** Problem to solve **
Copy the lines of data below verbatim, starting at the line containing "Under every image write" and ending at the line containing "-0.048311, 0.465334, 1.082634]]", both included. Leave the pictures out of your copy.

** Available data **

##############################

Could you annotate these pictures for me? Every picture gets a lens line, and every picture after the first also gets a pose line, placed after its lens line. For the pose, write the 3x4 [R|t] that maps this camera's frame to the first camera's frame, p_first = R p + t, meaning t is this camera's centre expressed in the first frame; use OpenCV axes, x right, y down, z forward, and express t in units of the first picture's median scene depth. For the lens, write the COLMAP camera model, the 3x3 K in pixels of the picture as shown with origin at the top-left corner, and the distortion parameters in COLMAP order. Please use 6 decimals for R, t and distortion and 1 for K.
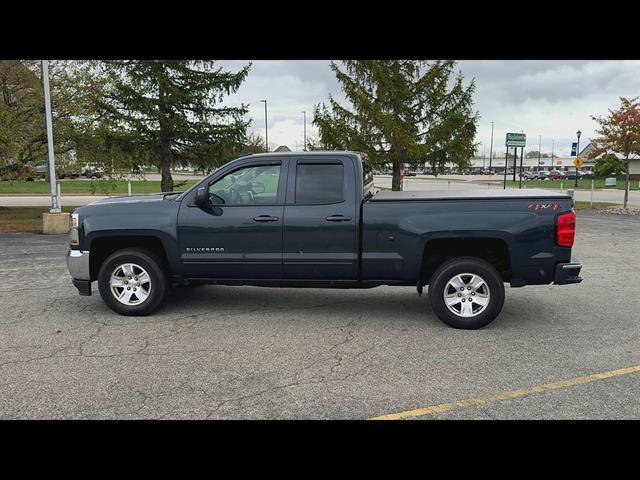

##############################

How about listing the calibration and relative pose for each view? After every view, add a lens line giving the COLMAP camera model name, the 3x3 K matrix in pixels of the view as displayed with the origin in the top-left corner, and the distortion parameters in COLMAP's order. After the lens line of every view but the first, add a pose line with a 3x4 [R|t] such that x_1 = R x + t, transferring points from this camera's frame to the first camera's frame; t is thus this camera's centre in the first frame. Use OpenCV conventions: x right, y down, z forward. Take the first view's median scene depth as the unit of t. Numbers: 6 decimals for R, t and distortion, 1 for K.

##############################

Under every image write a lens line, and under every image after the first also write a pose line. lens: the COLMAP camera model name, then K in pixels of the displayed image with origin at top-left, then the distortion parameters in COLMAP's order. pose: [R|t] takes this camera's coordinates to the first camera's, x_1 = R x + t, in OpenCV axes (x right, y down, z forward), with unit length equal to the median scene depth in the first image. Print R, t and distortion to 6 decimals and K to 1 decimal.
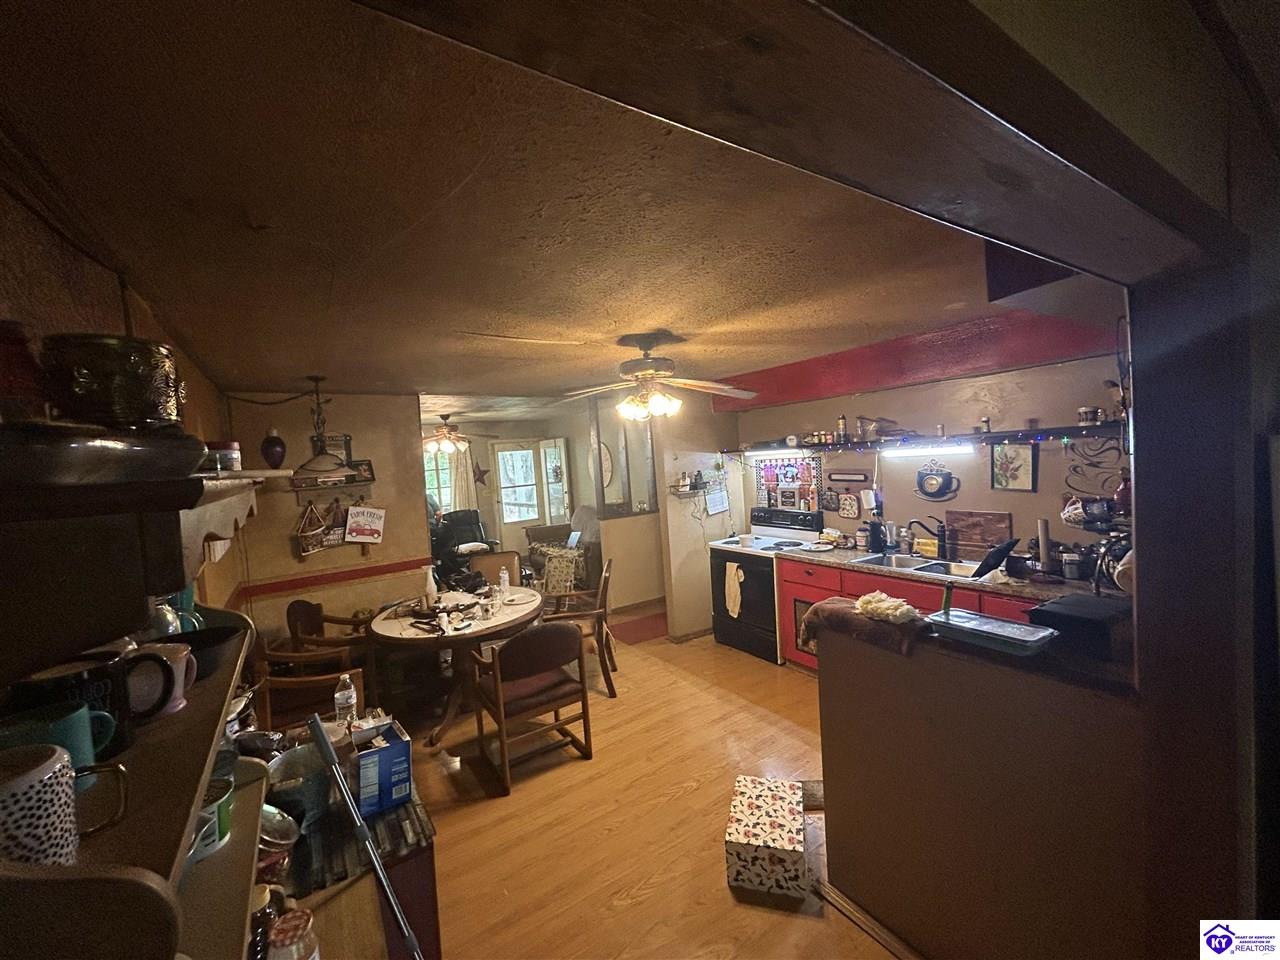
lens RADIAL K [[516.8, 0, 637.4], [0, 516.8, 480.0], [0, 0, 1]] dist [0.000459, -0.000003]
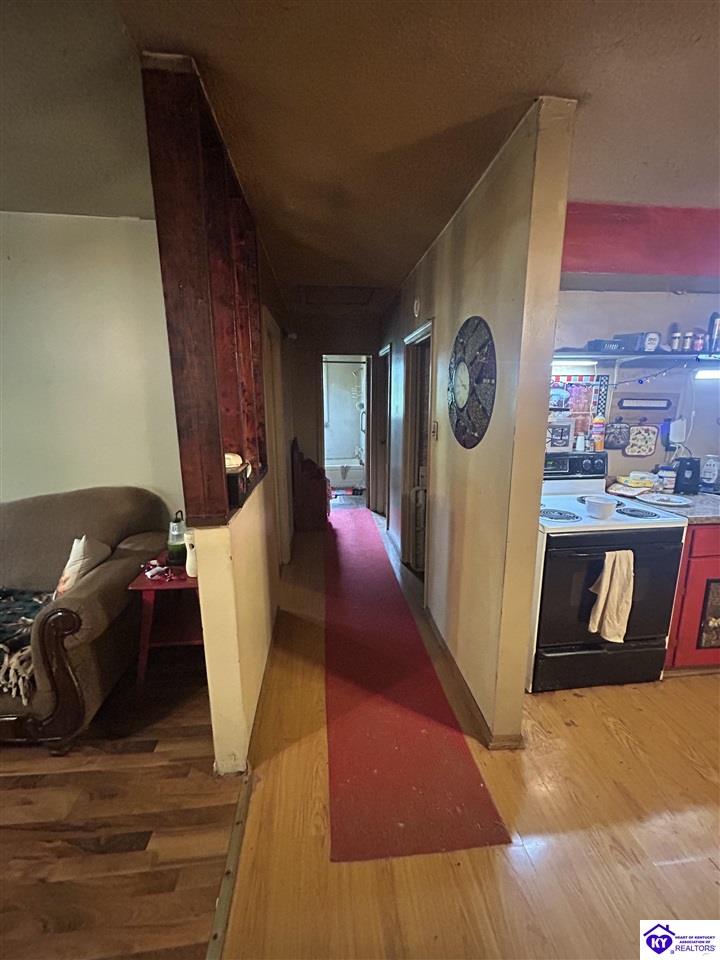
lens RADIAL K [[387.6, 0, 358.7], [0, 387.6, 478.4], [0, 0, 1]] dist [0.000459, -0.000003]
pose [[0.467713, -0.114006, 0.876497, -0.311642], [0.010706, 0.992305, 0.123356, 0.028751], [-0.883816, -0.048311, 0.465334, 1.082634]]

##############################

** Result of the task **
Under every image write a lens line, and under every image after the first also write a pose line. lens: the COLMAP camera model name, then K in pixels of the displayed image with origin at top-left, then the distortion parameters in COLMAP's order. pose: [R|t] takes this camera's coordinates to the first camera's, x_1 = R x + t, in OpenCV axes (x right, y down, z forward), with unit length equal to the median scene depth in the first image. Print R, t and distortion to 6 decimals and K to 1 decimal.
lens RADIAL K [[516.8, 0, 637.4], [0, 516.8, 480.0], [0, 0, 1]] dist [0.000459, -0.000003]
lens RADIAL K [[387.6, 0, 358.7], [0, 387.6, 478.4], [0, 0, 1]] dist [0.000459, -0.000003]
pose [[0.467713, -0.114006, 0.876497, -0.311642], [0.010706, 0.992305, 0.123356, 0.028751], [-0.883816, -0.048311, 0.465334, 1.082634]]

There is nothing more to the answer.